Tonight Biggins, Len, Bruno, Darcy Bussell and moi are the special guests at the annual gala dinner hosted by the Seven Dials Traders’ Association to celebrate the Xmas lighting switch-on. This locally-renowned, annual international event was held in our sweet, dowdy, little community hall in Compton Avenue. I must say the food was remarkable, and some of it even tasted quite nice. Gordon Ramsay, on his Dials visit last month, had the inspired idea to have each course prepared by different Dials eateries. The Starter, created by the Seven Dials Restaurant, was a cream of liver soup to die for. There were two main courses. The first by SOBS Kebap Express. Inspiringly, they produced very flattering miniature life-like sculpture busts of each celebrity guest, constructed from formed minced Halal lamb. These were expertly dipped in a saturated fat glaze. Absolutely everyone remarked that they had never seen or eaten anything to match it. The second main was a Red Snapper signature dish, a Brown Thai Curry, a secret recipe thought to be made by combining a Green Thai curry with a Red Thai curry. Dessert was created by the kitchens of the Good Companions. A most original sticky treacle profiterole meringue in a plum and hemp wine brulli, which left everyone speechless.

This glitzy evening was rounded off with a speech by guest speaker, Cheeky Dylan Moran, who quipped furiously, leaving everybody heaving with laughter and merriment at his verbal antics. Just before Dylan’s comic timing brought him to the end of his set, he praised the Dials shopkeepers and held them up as a new paradigm of inter-community, irredentist materialism. This pleased people no end and Dylan received a double standing invasion, the last from Darcy Bussell and Biggins who joined him on stage in a rendering of the Dials Anthem, sung to the theme music of the Magic Roundabout. Talk about bringing the house down, there wasn’t any dry ice in the place. It had been the most perfect precursor imaginable to the main switching-on ceremony.

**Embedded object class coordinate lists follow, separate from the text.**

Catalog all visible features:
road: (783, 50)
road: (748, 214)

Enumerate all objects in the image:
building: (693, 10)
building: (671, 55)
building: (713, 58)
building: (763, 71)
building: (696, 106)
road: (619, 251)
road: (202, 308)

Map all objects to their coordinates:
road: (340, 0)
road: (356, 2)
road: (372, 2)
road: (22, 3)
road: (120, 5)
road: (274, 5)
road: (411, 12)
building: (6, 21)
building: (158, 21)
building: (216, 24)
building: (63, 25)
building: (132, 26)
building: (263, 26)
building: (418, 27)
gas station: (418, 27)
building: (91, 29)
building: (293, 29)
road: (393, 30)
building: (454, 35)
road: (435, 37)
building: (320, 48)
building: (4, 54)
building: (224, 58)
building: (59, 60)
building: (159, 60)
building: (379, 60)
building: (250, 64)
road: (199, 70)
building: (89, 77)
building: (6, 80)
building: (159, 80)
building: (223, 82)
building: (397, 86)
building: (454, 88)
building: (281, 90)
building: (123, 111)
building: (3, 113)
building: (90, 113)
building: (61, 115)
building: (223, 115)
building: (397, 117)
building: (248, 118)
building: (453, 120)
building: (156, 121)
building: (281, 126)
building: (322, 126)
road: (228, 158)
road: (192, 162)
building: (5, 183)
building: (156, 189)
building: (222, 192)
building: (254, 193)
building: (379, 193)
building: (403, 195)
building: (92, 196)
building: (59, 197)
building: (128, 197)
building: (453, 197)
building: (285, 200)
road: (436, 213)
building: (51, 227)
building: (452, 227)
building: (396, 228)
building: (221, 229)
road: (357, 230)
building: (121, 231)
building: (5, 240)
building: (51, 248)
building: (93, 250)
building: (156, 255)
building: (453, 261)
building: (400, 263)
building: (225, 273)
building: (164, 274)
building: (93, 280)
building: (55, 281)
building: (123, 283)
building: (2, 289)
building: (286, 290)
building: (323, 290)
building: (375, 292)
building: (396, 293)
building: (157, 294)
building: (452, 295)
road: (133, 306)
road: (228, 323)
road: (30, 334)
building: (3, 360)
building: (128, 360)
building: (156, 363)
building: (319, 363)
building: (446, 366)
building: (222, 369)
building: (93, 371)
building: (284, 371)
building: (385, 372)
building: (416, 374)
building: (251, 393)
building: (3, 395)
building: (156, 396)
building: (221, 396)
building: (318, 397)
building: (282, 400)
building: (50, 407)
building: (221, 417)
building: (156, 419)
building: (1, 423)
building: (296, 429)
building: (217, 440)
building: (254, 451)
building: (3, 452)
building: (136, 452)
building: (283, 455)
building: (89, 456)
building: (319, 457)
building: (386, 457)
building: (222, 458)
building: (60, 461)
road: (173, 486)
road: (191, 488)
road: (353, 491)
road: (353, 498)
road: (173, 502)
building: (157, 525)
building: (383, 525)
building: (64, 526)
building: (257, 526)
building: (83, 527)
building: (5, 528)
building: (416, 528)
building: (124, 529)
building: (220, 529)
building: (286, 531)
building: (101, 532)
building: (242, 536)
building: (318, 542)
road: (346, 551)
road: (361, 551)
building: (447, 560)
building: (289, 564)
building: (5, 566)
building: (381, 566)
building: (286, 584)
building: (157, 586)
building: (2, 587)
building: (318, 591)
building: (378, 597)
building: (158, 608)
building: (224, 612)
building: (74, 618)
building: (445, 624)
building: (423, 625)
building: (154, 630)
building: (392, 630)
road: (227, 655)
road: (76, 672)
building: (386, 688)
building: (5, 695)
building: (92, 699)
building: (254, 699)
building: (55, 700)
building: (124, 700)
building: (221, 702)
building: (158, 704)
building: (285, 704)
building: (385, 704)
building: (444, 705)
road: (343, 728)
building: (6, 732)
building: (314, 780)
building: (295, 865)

At last, our assembled group of shop-keeping glitterati gaily minced triumphantly from the hall down Dyke Road, past the Dental Clinic to take up our grandstand positions. The huge frenzied crowd was huge this year. Naturally, I had been asked to do the switching-on honours, but passed the glory, in my characteristically typical self-effacing way, to Bruno and Dylan, I could see Dylan, in particular, was emotionally touched by my altruistic gesture. Bruno was all a-quiver too, his bottom lip had gone. The tears welled up in the ten thousand eyes of the five thousand assembled onlookers as Dylan and Bruno’s fingers furtively reached for the primal button. A jet flew overhead and the vast expectant crowd were expectant no longer as the fireworks displayed their display, and the lights blazed in a blazing choreographed unison. At last, the huge iridescent letters spelt out our glorious sponsor’s message across the seven corners of our historic interchange for all to see:

“KFC WISHES SEVEN DIALS WHISTLERS A FINGER LICKIN’ CHRISTMAS AND GOOD WILL AND PEACE ON EARTH TO ALL AS WELL. BONELESS BUCKET RANGE NOW ONLY £12.99. BON NOEL.”